Pumpkin farmers hit a rough patch this growing season due to excessive rainfall in June, according to the Chicago Tribune. As a result, pumpkin shortages could affect your Thanksgiving dessert selection.
Illinois, the state responsible for 90 percent of the pumpkins grown in the U.S., expects that its pumpkin supplies will last through Halloween, but shortages could begin before the Thanksgiving season.

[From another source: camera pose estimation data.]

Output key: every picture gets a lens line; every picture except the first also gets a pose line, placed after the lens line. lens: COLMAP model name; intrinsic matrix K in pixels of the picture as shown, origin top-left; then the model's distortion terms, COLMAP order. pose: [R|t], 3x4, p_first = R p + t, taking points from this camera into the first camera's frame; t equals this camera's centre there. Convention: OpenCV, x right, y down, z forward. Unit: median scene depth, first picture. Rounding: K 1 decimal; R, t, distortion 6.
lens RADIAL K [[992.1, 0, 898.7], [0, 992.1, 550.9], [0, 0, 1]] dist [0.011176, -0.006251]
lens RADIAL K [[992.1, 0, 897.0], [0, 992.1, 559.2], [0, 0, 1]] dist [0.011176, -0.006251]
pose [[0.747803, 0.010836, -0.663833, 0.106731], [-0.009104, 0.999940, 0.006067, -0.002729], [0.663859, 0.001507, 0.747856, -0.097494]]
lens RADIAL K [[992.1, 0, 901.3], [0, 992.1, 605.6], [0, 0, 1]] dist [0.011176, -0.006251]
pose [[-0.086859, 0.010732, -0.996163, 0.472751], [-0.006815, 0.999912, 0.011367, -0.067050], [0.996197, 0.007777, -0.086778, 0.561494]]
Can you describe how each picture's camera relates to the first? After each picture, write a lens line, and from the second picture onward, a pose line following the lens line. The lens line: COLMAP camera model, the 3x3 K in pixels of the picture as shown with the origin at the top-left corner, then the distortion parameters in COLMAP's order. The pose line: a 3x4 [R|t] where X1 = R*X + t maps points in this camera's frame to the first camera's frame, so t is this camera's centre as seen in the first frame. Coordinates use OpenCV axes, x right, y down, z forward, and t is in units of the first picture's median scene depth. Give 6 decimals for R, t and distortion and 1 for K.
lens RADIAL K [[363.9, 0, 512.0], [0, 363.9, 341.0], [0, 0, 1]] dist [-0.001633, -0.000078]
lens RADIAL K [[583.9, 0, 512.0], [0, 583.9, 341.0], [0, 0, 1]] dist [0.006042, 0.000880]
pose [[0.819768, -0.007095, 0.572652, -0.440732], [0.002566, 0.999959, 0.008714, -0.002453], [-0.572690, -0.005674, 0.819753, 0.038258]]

Shortage of U.S. pumpkin suppliers
The Tribune reported that Libby, the leading canned-pumpkin manufacturer in Illinois, could be facing a 3 percent decrease in its yield this season. The general U.S. pumpkin market is known to be highly limited and very season-specific, according to the Agricultural Marketing Resource Center. Pumpkins are generally farmed for processing - such as in Libby's products - and can only be grown in specific parts of the U.S., including California, Ohio, Pennsylvania and New York, reported AMRC.
However, considering Illinois accounts for 90 percent of pumpkin growth, many pumpkin patches across the U.S. will have to look to strategic sourcing to obtain their seasonal staple.
Some local chain retailers are hurrying to assure their customers that the Illinois supply shortage will not affect yearly pumpkin patches.
In an interview with a local Florida news station, Bay News 9, a local pumpkin patch organizer assured her customers that her pumpkin supply comes from New Mexico and as such would be unharmed.
However, retailers who do rely on a supply from Illinois should be prepared for spikes in prices, as demand will probably surpass capacity.
As for that Thanksgiving pumpkin pie, shoppers should secure their Libby's canned pumpkin well before the holiday.
"I would not wait until Nov. 20, I'd buy it whenever it comes to the store," University of Illinois professor Mohammad Babadoost urged to the Tribune.